### WORK TO COMPLETE
Leave every picture out and give back the lines below from the first through the line that holds "Money begets money.", exactly as written.
-------- RECORDS --------
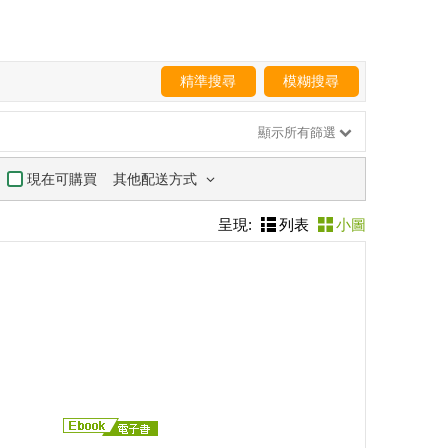
精準搜尋
模糊搜尋
顯示所有篩選
其他配送方式
現在可購買
呈現:
列表
小圖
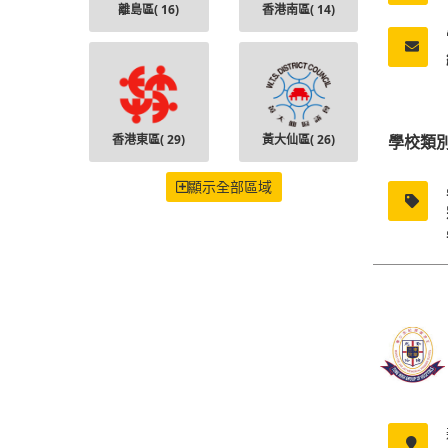
離島區(
16
)
香港南區(
14
)
香港東區(
29
)
黃大仙區(
26
)
學校類
顯示全部區域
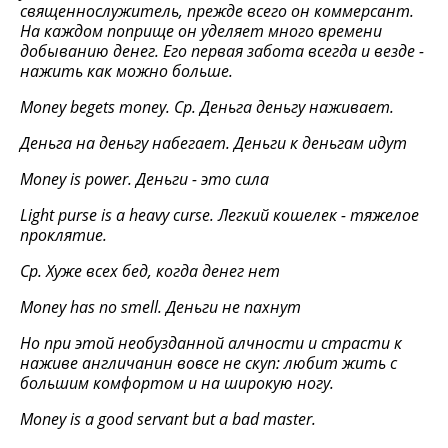
священнослужитель, прежде всего он коммерсант.
На каждом поприще он уделяет много времени
добыванию денег. Его первая забота всегда и везде -
нажить как можно больше.
Money begets money. Ср. Деньга деньгу наживает.
Деньга на деньгу набегает. Деньги к деньгам идут
Money is power.
Деньги
-
это
сила
Light purse is a heavy curse.
Легкий кошелек - тяжелое
проклятие.
Ср. Хуже всех бед, когда денег нет
Money has no smell.
Деньги
не
пахнут
Но при этой необузданной алчности и страсти к
наживе англичанин вовсе не скуп: любит жить с
большим комфортом и на широкую ногу.
Money is a good servant but a bad master.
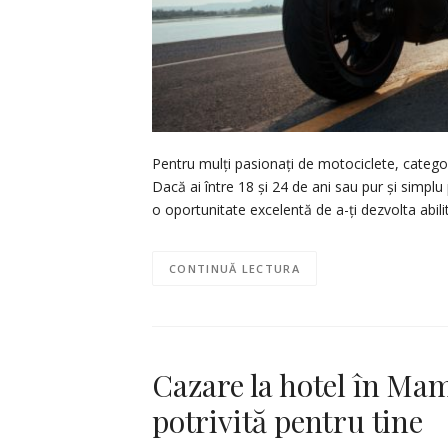
Pentru mulți pasionați de motociclete, categor
Dacă ai între 18 și 24 de ani sau pur și simplu
o oportunitate excelentă de a-ți dezvolta abili
CONTINUĂ LECTURA
Cazare la hotel în Mam
potrivită pentru tine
--------
### EXERCISE RESULT
精準搜尋
模糊搜尋
顯示所有篩選
其他配送方式
現在可購買
呈現:
列表
小圖
離島區(
16
)
香港南區(
14
)
香港東區(
29
)
黃大仙區(
26
)
學校類
顯示全部區域
священнослужитель, прежде всего он коммерсант.
На каждом поприще он уделяет много времени
добыванию денег. Его первая забота всегда и везде -
нажить как можно больше.
Money begets money. Ср. Деньга деньгу наживает.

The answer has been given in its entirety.